‘Unbecoming even of her’: Miles’ stinging attack
Health Minister Steven Miles has insisted Queensland's border restrictions are clear following criticism from both the State Opposition Leader Deb Frecklington after the tragic death of an unborn baby.
Mr Miles said he would write to NSW Health Minister Brad Hazzard this weekend to clarify Queensland's border arrangements, after the Northern NSW Local Health District chief executive Wayne Jones said Queensland's border restrictions had factored into the decision to send a Ballina woman pregnant with twins to Sydney.
Doctors wanted to send Kimberley Brown - who required surgery due to a rare pregnancy condition called twin-to-twin transfusion syndrome - to Brisbane on August 13 but believed she would need to undergo 14 days in hotel quarantine before the urgent procedure.
Instead, she and husband Scott Brown were forced to wait 16 hours for a care flight to Royal Prince Alfred in Sydney before the procedure was performed several hours after arrival.
One of the babies died in utero on Thursday and now the couple are in a desperate fight to ensure the little girl's twin sister survives.
Ms Frecklington on Friday said the Premier needed to be more "compassionate" and said medical emergencies should be automatically exempt.
"This is absolutely tragic," Ms Frecklington said.
"My heart bleeds for the family and everything they have been put through.
"When it comes to medical emergencies and border exemptions, the Premier needs to be more compassionate and consistent - not have one rule for the rich and another rule for everyday Australians."
"At the end of the day we are all Australians and medical emergencies should be automatically exempt."
But Mr Miles on Saturday slammed Ms Frecklington's comments, calling them "disgusting".
"This past 24 hours watching politicians use this tragic event to further their political arguments has left me feeling sick," Mr Miles said.
"What Deb Frecklington said yesterday was disgusting.
"It's unbecoming even of her."
Mr Miles said the border direction was very clear: "It does not apply to people seeking emergency health care or those accompanying people needing emergency health care."

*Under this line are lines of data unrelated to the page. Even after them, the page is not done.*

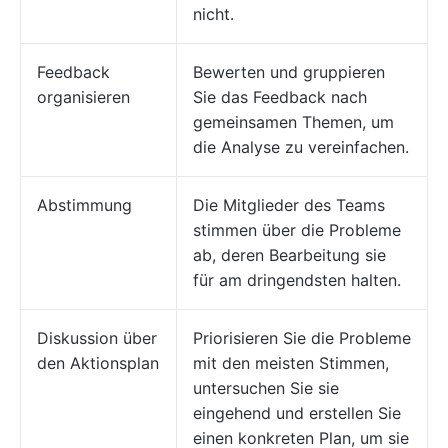
nicht.
Feedback
Bewerten und gruppieren
organisieren
Sie das Feedback nach
gemeinsamen Themen, um
die Analyse zu vereinfachen.
Abstimmung
Die Mitglieder des Teams
stimmen über die Probleme
ab, deren Bearbeitung sie
für am dringendsten halten.
Diskussion über
Priorisieren Sie die Probleme
den Aktionsplan
mit den meisten Stimmen,
untersuchen Sie sie
eingehend und erstellen Sie
einen konkreten Plan, um sie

"I will write today to the NSW Health Minister and I will ask him to notify all of the hospitals in NSW to ensure that they are aware of these arrangements.
"Our hospitals and our aeromedical evacuation services save lives every single day and there are no borders that restrict them saving those lives and they will continue to do so."
Asked whether he conceded there was confusion with the border, given he was now having to write to NSW, Mr Miles said Queensland's hospitals, clinicians and evacuation services know the restrictions do not apply.
" ... and so if there is a communication problem south of the border I want to fix it and I will do that but writing to the New South Wales minister and asking him to convey that to those hospitals," he said.
"At no time have we attempted to apply the border restrictions on people requiring emergency care."
LNP shadow health spokeswoman Ros Bates said Mr Miles writing to NSW was a "clear admission of failure."
"The fact New South Wales health authorities were unsure about emergency transfers highlights the ongoing uncertainty around border exemptions," she said.
Mr Miles said a national COVID hotspot declarations would not be useful, after Prime Minister Scott Morrison insisted he would push for them.
"States are managing the health response here and states need to continue to be able to manage the health response based on what's going on in their particular states," he said.
"Frankly Scott Morrison should spend a bit more time on the things he's responsible for like international borders, like aged care, like supporting the Victorian Government in their response."